TO DO: Go through the entries below and count the lines where the word "testString" appears; give only the count.

......

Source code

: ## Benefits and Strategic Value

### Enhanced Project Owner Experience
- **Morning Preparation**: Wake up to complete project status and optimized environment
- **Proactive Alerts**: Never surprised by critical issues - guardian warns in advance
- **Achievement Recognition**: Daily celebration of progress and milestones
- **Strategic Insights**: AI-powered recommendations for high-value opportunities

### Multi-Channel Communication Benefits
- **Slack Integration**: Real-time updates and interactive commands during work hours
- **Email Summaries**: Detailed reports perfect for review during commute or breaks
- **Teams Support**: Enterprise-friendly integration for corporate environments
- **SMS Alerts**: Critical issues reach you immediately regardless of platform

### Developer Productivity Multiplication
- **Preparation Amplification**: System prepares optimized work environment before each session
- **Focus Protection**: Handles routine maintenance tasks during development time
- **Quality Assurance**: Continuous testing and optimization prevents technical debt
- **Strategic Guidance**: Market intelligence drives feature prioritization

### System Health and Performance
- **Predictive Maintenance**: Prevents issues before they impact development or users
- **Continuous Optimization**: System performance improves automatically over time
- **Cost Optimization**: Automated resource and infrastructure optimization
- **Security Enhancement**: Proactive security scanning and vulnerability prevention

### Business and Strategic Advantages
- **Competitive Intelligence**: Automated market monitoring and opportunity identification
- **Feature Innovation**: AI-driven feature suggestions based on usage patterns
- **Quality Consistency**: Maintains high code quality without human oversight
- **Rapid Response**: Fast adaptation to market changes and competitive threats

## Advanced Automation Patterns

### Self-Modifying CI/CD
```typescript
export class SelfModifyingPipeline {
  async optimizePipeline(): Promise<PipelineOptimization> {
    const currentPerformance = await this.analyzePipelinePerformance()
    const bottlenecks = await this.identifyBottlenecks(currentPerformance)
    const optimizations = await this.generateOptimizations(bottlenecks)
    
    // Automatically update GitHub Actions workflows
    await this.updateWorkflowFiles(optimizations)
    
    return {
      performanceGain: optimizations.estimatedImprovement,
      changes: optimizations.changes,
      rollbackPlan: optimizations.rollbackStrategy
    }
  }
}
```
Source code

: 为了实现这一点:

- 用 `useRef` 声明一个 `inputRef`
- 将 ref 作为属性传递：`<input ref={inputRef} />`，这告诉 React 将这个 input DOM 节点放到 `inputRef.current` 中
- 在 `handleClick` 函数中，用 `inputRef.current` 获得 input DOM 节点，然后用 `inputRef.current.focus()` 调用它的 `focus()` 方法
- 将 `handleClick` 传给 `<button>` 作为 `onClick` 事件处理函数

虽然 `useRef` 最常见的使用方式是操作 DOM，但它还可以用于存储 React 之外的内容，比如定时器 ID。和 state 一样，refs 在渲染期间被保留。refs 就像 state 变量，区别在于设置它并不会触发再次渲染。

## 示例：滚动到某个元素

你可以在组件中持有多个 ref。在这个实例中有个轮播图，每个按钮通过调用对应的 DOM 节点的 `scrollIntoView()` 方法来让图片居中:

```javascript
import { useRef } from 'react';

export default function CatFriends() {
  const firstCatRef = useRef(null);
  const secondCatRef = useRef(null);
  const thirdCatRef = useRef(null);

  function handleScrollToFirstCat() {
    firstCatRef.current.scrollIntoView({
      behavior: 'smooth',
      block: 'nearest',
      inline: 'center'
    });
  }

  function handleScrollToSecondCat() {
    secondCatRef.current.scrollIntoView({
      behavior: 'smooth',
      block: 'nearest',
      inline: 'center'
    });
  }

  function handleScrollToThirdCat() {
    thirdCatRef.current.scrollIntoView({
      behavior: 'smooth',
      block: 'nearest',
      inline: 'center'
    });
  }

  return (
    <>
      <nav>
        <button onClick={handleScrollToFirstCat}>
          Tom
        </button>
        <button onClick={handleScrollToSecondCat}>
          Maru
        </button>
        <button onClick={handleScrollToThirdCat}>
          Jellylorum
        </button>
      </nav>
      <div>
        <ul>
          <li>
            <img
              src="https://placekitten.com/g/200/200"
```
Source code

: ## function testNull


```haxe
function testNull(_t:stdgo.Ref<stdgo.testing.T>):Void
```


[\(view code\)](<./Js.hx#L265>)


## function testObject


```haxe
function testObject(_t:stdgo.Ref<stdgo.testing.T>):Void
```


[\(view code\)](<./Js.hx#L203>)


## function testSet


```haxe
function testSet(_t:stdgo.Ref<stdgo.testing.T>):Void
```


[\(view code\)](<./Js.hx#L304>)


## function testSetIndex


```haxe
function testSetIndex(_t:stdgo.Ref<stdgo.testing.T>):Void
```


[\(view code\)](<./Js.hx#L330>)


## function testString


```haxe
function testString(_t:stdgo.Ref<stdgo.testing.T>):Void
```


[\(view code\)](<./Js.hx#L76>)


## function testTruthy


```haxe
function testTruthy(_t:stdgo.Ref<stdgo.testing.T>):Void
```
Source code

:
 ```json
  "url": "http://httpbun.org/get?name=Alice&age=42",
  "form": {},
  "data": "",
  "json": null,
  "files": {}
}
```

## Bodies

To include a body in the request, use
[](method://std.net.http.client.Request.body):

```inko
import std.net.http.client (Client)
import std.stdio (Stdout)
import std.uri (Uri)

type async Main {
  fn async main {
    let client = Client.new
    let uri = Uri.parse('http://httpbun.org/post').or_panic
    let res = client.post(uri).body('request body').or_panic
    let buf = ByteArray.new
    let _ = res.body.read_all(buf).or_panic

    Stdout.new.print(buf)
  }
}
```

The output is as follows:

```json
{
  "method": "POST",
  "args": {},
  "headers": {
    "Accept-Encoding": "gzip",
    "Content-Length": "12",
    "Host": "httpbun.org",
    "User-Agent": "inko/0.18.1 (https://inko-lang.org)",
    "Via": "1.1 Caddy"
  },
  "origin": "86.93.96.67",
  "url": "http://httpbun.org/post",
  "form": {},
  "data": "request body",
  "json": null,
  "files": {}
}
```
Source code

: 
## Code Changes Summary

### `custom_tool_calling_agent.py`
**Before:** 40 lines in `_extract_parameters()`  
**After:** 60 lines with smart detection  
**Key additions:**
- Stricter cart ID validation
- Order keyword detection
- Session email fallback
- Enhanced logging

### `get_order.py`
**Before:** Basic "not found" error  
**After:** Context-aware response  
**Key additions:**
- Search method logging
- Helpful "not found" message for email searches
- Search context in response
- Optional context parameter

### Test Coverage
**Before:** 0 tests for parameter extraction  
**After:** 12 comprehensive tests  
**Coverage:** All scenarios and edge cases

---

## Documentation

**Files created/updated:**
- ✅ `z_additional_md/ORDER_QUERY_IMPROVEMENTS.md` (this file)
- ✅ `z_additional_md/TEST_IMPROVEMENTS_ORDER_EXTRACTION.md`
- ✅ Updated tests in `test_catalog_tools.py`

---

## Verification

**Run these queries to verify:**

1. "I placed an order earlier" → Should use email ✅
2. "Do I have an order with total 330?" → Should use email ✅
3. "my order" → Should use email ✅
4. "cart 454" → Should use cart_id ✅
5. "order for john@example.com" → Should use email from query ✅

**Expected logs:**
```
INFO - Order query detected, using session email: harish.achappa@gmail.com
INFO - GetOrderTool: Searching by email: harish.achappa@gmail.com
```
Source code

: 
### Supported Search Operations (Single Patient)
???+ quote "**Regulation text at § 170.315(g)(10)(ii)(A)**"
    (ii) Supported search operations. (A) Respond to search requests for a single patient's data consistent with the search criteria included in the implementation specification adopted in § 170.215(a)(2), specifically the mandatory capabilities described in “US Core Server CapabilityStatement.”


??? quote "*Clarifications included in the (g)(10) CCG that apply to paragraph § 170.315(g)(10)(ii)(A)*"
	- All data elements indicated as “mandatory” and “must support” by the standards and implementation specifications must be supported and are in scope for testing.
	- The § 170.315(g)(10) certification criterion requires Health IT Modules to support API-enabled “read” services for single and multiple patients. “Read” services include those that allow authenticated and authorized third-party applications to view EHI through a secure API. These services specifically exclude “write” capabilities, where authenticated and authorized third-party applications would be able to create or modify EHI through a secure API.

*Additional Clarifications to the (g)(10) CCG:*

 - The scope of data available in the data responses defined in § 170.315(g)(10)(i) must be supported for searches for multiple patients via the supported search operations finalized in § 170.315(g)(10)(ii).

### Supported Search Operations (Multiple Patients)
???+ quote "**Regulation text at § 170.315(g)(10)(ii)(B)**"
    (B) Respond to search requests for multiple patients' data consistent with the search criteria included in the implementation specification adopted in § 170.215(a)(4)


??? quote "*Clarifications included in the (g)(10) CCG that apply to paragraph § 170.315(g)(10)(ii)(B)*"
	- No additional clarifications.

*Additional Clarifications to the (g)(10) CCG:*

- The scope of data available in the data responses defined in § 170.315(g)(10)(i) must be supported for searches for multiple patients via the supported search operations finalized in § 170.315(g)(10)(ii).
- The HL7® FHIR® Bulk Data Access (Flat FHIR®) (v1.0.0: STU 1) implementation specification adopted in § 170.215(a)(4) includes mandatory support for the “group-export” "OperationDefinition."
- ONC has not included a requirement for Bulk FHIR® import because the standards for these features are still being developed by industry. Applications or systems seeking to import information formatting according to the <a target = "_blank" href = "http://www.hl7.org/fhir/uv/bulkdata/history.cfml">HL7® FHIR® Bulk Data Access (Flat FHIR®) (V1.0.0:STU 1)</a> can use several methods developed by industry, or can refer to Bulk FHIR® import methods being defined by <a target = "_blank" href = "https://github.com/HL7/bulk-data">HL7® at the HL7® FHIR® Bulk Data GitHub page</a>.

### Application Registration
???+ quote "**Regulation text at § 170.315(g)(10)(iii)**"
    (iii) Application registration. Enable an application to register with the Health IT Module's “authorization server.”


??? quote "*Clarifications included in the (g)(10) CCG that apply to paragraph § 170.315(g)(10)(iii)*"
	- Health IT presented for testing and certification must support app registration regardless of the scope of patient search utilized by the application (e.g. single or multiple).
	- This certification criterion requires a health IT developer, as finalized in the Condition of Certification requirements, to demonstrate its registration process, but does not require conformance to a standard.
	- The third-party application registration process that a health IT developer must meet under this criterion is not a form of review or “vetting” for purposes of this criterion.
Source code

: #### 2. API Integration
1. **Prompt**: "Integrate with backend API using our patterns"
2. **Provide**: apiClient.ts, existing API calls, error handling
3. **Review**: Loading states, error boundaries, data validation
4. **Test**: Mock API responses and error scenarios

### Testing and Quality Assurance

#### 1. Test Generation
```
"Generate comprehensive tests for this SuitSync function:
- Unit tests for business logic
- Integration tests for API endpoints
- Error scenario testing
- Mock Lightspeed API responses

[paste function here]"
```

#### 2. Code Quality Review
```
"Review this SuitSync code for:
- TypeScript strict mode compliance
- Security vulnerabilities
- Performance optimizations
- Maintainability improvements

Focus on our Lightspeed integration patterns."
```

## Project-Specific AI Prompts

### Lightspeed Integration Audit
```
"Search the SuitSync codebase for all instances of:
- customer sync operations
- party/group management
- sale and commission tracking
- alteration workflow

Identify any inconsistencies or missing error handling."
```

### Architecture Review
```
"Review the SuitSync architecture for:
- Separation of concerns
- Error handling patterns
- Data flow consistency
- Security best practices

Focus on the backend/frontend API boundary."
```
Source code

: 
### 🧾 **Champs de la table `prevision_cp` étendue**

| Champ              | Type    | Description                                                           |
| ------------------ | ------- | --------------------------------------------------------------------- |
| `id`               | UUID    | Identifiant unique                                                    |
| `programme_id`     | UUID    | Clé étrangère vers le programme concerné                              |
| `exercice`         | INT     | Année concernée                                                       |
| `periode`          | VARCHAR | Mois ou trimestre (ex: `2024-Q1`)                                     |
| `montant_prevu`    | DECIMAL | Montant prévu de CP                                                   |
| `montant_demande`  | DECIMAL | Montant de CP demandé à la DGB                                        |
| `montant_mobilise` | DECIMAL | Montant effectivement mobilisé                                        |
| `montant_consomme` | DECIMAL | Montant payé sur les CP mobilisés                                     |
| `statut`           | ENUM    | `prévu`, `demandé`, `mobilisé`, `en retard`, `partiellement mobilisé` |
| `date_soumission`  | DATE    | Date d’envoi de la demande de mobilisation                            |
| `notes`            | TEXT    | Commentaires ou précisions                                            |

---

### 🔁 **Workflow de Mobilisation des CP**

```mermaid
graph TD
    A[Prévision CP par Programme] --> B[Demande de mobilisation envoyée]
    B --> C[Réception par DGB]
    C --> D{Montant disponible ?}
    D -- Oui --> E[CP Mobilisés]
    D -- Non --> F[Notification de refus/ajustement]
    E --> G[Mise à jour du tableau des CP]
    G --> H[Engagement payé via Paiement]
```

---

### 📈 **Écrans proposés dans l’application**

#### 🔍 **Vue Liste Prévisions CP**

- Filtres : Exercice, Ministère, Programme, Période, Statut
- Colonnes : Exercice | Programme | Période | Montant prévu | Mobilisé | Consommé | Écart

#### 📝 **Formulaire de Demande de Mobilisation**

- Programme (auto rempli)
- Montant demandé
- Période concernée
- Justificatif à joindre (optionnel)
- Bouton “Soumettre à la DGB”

......

ANSWER TO THIS PROBLEM: 2